The operationalization of the agreement involves the joint work of the countries' employment and vocational training institutes, and the governments of Lisbon and Maputo are left with the "struggle", in the words of the Mozambican minister, of ensuring that "employers promote and respect human and labour rights".

To this end, explained Ana Mendes Godinho, "a pivot" will be set up with the Portuguese Authority for Working Conditions, "always available to signal" "any unacceptable, inadmissible situation in which workers' labor rights are not respected," announced Mendes Godinho.

The Portuguese minister guaranteed that it will be the Authority's Inspector General who will be responsible for "intervening immediately so that companies that are flagged, that have a situation of this nature, immediately [stop] being part of this mobility and this identification of workers to work in Portugal".
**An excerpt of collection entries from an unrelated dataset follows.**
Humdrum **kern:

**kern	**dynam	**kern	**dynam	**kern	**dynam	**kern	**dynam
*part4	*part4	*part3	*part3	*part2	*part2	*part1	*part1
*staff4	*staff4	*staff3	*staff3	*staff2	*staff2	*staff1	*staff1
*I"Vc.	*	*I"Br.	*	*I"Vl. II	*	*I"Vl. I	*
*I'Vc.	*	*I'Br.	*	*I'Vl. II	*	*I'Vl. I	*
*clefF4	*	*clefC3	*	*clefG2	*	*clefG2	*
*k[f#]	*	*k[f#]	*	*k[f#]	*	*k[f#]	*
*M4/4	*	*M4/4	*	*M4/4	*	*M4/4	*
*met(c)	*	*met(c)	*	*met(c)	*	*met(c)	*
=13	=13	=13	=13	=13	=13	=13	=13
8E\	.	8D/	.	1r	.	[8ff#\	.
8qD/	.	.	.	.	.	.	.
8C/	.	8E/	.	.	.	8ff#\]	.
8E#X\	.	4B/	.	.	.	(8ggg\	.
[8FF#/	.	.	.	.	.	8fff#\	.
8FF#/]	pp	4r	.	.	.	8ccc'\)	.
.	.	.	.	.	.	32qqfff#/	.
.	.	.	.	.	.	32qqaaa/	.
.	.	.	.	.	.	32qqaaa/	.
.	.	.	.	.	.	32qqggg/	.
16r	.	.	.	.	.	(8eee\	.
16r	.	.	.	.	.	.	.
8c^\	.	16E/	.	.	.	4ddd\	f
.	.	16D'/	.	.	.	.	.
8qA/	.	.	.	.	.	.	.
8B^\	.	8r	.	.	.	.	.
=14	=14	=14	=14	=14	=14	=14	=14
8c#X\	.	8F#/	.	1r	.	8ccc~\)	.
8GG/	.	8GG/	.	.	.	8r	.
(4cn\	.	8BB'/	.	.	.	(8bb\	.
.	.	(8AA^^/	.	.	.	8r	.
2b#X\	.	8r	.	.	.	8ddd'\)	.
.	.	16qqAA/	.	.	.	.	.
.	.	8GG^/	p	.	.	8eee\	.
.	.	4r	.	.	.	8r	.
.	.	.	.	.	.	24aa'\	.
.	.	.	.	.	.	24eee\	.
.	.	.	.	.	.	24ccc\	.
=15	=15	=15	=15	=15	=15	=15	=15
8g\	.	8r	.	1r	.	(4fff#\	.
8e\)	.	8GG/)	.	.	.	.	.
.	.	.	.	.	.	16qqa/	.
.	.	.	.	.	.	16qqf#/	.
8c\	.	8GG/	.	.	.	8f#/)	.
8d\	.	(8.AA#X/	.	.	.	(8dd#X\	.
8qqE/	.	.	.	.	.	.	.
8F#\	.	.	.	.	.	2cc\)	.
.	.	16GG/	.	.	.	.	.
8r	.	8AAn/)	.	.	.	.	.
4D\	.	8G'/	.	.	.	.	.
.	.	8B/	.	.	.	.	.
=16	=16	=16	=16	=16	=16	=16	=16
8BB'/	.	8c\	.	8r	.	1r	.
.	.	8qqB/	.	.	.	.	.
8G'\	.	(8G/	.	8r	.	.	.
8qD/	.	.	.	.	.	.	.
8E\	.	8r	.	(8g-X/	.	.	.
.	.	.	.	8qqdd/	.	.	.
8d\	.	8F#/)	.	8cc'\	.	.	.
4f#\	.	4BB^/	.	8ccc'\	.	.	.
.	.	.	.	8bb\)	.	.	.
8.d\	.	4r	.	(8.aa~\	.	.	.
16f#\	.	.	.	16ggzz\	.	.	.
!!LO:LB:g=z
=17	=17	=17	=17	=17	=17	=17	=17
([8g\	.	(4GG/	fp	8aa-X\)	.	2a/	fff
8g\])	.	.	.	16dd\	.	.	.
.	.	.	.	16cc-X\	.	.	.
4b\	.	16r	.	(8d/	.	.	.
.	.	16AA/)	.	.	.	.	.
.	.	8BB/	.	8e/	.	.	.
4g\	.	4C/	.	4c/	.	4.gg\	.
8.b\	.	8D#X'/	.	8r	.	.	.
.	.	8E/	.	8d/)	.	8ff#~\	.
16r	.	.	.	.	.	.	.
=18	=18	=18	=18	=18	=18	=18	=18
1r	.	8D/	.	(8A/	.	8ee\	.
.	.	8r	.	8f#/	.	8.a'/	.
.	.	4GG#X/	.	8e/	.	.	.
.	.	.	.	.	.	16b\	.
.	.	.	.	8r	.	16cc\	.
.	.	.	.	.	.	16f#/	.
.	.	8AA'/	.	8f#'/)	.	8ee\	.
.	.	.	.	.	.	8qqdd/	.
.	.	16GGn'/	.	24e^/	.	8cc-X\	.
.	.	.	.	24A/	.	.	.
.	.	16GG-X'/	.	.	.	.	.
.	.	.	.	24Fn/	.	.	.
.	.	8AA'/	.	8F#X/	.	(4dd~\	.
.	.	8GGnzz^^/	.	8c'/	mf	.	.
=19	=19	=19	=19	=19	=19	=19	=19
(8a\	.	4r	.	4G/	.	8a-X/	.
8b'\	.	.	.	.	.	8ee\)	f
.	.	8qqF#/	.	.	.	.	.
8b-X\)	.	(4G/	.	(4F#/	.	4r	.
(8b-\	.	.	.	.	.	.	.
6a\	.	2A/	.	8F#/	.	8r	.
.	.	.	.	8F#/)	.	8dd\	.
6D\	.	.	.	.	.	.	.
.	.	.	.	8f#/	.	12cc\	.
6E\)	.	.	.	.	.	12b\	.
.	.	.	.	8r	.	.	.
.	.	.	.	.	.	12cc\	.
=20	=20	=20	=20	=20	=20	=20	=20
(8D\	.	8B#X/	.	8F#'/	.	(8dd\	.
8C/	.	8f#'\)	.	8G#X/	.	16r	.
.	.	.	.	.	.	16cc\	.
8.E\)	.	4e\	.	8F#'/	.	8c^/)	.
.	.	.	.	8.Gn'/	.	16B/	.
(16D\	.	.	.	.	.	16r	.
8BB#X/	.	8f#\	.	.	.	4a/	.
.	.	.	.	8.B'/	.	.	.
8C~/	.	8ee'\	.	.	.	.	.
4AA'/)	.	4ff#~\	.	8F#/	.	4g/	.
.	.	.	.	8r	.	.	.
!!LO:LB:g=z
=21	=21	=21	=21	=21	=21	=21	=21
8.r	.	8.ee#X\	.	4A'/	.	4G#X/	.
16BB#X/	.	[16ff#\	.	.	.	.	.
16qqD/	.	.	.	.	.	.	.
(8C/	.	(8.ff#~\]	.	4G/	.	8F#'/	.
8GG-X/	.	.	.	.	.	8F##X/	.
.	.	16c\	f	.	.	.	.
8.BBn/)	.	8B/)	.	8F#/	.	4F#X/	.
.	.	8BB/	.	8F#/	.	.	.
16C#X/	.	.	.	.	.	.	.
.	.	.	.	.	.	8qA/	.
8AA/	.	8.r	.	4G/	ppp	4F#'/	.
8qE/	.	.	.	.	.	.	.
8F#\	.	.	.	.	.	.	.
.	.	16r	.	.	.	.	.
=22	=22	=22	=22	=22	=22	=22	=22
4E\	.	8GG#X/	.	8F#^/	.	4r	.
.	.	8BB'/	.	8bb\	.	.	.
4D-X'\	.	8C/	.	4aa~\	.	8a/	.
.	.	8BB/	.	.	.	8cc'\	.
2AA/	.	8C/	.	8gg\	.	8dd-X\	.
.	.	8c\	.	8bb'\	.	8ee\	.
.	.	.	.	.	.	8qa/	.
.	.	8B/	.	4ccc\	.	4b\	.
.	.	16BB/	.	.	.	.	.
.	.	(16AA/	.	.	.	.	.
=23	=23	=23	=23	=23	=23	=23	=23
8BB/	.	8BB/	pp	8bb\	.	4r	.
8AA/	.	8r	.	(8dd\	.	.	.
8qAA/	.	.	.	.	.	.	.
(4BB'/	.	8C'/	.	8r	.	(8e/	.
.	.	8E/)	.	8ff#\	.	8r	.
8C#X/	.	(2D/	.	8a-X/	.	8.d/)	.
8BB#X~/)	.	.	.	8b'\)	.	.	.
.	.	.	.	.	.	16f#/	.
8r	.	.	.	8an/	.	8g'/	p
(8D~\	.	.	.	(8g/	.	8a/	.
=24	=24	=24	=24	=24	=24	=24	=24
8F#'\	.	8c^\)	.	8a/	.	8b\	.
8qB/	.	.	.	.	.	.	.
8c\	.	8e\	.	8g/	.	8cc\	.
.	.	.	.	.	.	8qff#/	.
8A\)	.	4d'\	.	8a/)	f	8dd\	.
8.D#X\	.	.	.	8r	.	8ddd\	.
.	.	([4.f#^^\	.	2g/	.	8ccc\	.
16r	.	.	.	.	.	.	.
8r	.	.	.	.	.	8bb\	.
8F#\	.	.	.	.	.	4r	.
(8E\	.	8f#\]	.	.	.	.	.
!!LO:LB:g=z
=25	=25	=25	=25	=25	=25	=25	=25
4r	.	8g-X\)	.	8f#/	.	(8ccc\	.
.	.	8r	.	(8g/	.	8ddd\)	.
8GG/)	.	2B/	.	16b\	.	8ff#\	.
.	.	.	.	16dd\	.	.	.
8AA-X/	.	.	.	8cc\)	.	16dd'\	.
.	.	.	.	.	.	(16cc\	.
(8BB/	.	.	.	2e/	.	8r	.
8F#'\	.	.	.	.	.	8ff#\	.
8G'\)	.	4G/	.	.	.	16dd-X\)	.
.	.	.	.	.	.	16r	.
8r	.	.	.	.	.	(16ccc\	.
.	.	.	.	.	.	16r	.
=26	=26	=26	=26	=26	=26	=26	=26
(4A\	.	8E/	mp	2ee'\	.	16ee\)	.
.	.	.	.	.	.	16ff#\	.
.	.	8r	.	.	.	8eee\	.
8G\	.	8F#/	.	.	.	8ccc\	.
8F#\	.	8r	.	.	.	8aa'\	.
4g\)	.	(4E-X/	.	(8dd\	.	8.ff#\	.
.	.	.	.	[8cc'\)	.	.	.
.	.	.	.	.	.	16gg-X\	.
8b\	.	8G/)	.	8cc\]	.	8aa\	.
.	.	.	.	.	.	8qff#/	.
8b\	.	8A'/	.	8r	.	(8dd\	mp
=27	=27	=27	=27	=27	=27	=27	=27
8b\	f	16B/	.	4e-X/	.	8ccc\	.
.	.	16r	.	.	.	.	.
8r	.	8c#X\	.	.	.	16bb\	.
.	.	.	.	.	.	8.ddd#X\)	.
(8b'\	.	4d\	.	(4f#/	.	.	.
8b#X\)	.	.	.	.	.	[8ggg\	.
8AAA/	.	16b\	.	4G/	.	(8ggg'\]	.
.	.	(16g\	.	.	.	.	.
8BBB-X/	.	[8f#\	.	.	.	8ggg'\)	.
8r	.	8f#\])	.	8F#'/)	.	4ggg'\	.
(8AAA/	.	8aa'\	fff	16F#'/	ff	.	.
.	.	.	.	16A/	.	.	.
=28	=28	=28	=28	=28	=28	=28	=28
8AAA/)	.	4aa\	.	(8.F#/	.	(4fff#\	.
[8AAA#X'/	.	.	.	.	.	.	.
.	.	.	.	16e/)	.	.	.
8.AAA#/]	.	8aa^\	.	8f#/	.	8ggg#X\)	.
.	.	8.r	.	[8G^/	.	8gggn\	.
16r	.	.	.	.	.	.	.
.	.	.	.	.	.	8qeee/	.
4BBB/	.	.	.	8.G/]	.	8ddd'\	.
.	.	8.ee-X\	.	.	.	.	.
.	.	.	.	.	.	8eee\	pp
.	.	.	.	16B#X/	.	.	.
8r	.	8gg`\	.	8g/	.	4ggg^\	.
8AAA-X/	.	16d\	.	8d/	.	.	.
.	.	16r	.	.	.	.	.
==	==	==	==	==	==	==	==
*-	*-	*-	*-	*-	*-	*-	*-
"Here, too, we have to be ruthless with companies where such situations are detected," Mendes Godinho stressed.

"To this end, what we agreed was that there should be a great deal of coordination so that the [Mozambican] embassy in Lisbon, whenever it learns of any situation of this nature, immediately communicates it to this 'pivot' of the Working Conditions Authority so that there can be an immediate reaction," he added.

The document "concretizes", in a "specific" bilateral agreement, the "principles that were assumed within the framework of the mobility agreement signed by the CPLP countries", the Portuguese minister stressed.

The two leaders also signed a memorandum in the field of cooperation, "with a view to preparing the next action program", in which Portugal undertakes to "reinforce investment in training in Mozambique, believing that true cooperation is also achieved through training and valuing workers," said Ana Mendes Godinho.